> Aufgabenstellung: Filtere aus der folgenden Auflistung jede Zeile heraus, in der die Zeichenfolge „black“ vorkommt, und gib diese Zeilen wieder. Groß- und Kleinschreibung sind dabei zu beachten.
━━━━━ Gegebene Angaben ━━━━━
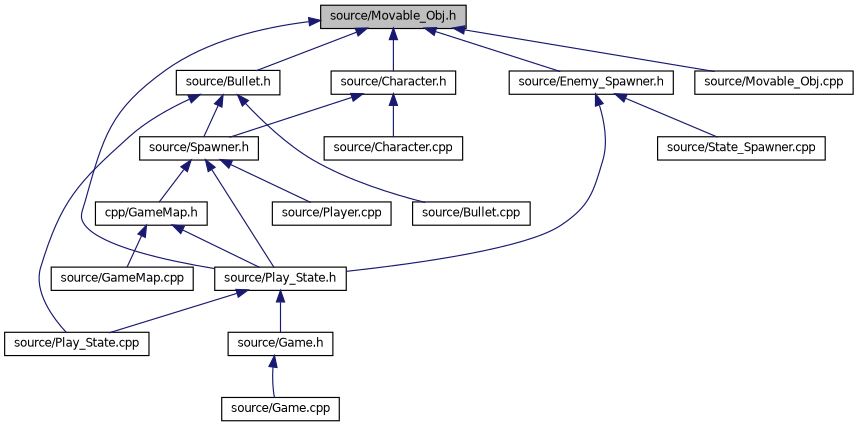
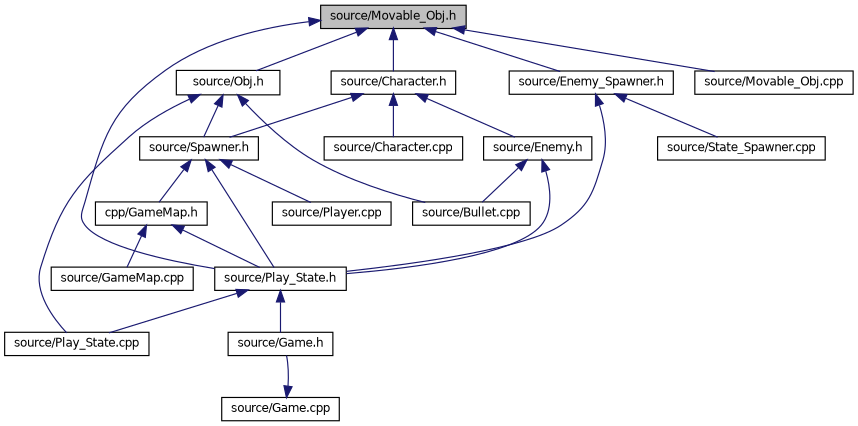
  digraph {
    node [color=black fillcolor=white fontname=Helvetica fontsize=10 shape=record style=filled]
    edge [color=midnightblue dir=back fontname=Helvetica fontsize=10 labelfontname=Helvetica labelfontsize=10 style=solid]
    n1 [fillcolor=grey75 fontcolor=black height=0.2 label="source/Movable_Obj.h" width=0.4]
-   n2 [height=0.2 label="source/Bullet.h" width=0.4]
+   n2 [height=0.2 label="source/Obj.h" width=0.4]
    n3 [height=0.2 label="source/Play_State.h" width=0.4]
    n4 [height=0.2 label="source/Character.h" width=0.4]
    n5 [height=0.2 label="source/Enemy_Spawner.h" width=0.4]
    n6 [height=0.2 label="source/Movable_Obj.cpp" width=0.4]
    n7 [height=0.2 label="source/Bullet.cpp" width=0.4]
    n8 [height=0.2 label="source/Spawner.h" width=0.4]
    n9 [height=0.2 label="source/Play_State.cpp" width=0.4]
    n10 [height=0.2 label="source/Game.h" width=0.4]
+   n11 [height=0.2 label="source/Enemy.h" width=0.4]
    n12 [height=0.2 label="source/Character.cpp" width=0.4]
    n13 [height=0.2 label="source/State_Spawner.cpp" width=0.4]
    n14 [height=0.2 label="cpp/GameMap.h" width=0.4]
    n15 [height=0.2 label="source/Player.cpp" width=0.4]
    n16 [height=0.2 label="source/GameMap.cpp" width=0.4]
    n17 [height=0.2 label="source/Game.cpp" width=0.4]
    n1 -> n2
    n1 -> n3
    n1 -> n4
    n1 -> n5
    n1 -> n6
    n2 -> n7
    n2 -> n8
    n2 -> n9
    n3 -> n9
    n3 -> n10
    n4 -> n8
+   n4 -> n11
    n4 -> n12
    n5 -> n3
    n5 -> n13
    n8 -> n3
    n8 -> n14
    n8 -> n15
-   n10 -> n17
+   n17 -> n10
+   n11 -> n3
+   n11 -> n7
    n14 -> n3
    n14 -> n16
  }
━━━━━
> Lösung:
    node [color=black fillcolor=white fontname=Helvetica fontsize=10 shape=record style=filled]
    n1 [fillcolor=grey75 fontcolor=black height=0.2 label="source/Movable_Obj.h" width=0.4]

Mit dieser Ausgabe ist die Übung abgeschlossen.